▶ **La consegna**
Parti dalla prima riga e fermati dopo quella che contiene "Ao longo dos", includendo entrambe. Formatta queste righe come elenco numerato, tralasciando quelle vuote.

▶ **Dati dell'esercizio**
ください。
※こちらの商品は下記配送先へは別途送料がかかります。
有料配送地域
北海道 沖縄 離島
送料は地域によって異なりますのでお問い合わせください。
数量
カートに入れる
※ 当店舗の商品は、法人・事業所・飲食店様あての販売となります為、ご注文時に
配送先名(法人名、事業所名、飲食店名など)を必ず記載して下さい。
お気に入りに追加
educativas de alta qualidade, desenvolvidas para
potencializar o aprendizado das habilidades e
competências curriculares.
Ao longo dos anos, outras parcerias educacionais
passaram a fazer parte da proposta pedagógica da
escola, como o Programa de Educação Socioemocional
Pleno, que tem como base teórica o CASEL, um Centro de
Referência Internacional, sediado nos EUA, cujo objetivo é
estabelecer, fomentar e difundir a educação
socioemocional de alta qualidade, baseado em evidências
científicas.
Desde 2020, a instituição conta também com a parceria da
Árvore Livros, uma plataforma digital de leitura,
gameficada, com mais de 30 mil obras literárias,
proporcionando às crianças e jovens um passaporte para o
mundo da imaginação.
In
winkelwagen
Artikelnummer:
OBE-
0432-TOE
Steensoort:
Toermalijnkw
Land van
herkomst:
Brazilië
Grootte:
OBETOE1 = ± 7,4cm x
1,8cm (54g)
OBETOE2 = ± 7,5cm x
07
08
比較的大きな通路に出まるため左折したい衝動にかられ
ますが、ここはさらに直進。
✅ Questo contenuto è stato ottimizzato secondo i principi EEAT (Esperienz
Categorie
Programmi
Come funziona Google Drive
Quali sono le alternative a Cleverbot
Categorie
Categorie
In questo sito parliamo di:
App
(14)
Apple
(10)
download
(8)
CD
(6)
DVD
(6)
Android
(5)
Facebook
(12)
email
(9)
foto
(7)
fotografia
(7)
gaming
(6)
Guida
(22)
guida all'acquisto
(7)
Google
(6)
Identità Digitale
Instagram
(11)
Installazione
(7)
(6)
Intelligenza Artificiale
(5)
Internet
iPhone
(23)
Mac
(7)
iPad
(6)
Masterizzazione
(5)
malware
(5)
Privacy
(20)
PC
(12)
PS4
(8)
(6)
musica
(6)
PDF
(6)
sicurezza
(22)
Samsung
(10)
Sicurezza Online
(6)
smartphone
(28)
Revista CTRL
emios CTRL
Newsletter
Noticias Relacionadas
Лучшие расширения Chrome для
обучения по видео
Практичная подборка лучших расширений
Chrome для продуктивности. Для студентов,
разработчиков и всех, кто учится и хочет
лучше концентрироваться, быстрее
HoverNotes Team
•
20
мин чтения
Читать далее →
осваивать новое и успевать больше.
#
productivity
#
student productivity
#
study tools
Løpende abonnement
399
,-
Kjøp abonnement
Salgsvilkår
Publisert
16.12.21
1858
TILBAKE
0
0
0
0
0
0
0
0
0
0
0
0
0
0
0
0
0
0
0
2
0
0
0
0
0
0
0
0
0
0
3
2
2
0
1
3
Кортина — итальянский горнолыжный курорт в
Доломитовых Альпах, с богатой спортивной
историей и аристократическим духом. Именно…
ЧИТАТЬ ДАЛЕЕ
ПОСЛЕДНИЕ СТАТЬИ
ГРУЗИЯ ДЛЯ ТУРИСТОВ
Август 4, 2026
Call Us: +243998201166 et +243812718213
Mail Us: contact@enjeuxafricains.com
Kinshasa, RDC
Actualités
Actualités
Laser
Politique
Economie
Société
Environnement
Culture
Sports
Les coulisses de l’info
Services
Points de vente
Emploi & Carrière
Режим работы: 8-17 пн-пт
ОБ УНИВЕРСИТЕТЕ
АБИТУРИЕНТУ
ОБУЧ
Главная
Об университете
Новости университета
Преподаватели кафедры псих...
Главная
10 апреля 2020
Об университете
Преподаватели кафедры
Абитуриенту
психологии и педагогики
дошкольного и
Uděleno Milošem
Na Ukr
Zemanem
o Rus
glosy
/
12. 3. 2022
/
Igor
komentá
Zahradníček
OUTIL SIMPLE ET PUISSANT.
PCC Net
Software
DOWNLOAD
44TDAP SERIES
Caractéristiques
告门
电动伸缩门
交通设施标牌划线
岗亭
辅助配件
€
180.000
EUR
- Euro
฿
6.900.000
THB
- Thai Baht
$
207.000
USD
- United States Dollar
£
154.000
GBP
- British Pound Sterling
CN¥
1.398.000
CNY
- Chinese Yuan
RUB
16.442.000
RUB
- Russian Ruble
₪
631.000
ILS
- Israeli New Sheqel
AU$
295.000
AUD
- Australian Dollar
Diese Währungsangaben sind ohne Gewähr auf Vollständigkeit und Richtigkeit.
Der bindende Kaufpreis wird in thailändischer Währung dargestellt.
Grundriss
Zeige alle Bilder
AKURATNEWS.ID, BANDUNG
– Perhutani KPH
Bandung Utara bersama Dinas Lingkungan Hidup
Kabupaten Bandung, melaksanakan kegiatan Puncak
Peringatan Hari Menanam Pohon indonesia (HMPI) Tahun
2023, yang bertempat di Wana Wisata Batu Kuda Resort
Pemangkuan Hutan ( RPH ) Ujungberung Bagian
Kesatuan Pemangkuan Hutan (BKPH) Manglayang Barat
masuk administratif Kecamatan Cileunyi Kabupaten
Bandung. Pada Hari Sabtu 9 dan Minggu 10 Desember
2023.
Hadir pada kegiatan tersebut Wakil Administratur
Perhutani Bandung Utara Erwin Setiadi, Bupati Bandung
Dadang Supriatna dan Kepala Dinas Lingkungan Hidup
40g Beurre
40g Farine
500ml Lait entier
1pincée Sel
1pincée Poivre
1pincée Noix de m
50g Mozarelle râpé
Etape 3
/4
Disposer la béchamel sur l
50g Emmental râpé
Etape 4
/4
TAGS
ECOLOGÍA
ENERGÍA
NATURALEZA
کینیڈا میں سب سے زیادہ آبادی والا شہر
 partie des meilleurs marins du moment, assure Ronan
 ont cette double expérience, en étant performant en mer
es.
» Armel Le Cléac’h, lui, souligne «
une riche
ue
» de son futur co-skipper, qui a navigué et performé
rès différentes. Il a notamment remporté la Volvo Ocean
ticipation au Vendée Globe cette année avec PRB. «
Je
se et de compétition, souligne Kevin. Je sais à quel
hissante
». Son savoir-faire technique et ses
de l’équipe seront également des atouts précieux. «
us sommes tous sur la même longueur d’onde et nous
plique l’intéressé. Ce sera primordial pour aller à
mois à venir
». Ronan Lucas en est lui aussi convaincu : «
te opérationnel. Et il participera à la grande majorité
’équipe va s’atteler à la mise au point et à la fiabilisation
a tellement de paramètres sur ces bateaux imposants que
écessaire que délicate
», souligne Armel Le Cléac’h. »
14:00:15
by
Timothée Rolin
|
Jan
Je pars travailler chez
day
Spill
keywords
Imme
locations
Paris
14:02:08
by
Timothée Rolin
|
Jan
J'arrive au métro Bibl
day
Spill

▶ **Risposta**
1. ください。
2. ※こちらの商品は下記配送先へは別途送料がかかります。
3. 有料配送地域
4. 北海道 沖縄 離島
5. 送料は地域によって異なりますのでお問い合わせください。
6. 数量
7. カートに入れる
8. ※ 当店舗の商品は、法人・事業所・飲食店様あての販売となります為、ご注文時に
9. 配送先名(法人名、事業所名、飲食店名など)を必ず記載して下さい。
10. お気に入りに追加
11. educativas de alta qualidade, desenvolvidas para
12. potencializar o aprendizado das habilidades e
13. competências curriculares.
14. Ao longo dos anos, outras parcerias educacionais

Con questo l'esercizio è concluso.